= ASSIGNED TASK =
In your copy, leave out the pictures and repeat the entries below exactly.

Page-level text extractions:
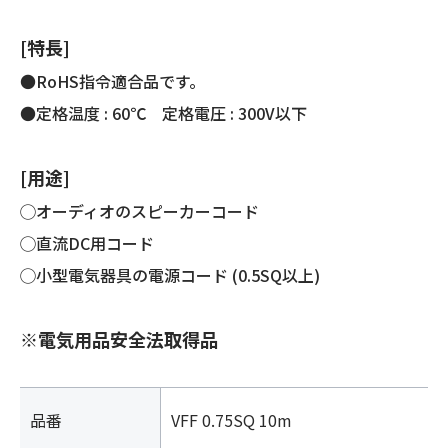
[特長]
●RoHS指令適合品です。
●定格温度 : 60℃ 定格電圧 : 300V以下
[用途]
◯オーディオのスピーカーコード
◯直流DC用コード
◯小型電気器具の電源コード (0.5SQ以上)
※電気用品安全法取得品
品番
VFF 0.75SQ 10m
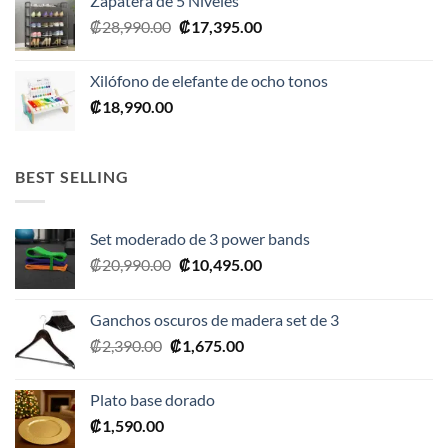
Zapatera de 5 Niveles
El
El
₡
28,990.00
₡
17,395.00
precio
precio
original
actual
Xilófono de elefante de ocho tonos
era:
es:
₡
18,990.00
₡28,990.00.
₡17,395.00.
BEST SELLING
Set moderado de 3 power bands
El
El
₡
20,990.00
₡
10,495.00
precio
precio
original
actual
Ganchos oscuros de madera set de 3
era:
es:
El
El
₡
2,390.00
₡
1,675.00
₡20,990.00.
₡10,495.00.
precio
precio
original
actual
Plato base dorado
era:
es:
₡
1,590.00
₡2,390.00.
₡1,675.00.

= OUTPUT BELOW =
[特長]
●RoHS指令適合品です。
●定格温度 : 60℃ 定格電圧 : 300V以下
[用途]
◯オーディオのスピーカーコード
◯直流DC用コード
◯小型電気器具の電源コード (0.5SQ以上)
※電気用品安全法取得品
品番
VFF 0.75SQ 10m
Zapatera de 5 Niveles
El
El
₡
28,990.00
₡
17,395.00
precio
precio
original
actual
Xilófono de elefante de ocho tonos
era:
es:
₡
18,990.00
₡28,990.00.
₡17,395.00.
BEST SELLING
Set moderado de 3 power bands
El
El
₡
20,990.00
₡
10,495.00
precio
precio
original
actual
Ganchos oscuros de madera set de 3
era:
es:
El
El
₡
2,390.00
₡
1,675.00
₡20,990.00.
₡10,495.00.
precio
precio
original
actual
Plato base dorado
era:
es:
₡
1,590.00
₡2,390.00.
₡1,675.00.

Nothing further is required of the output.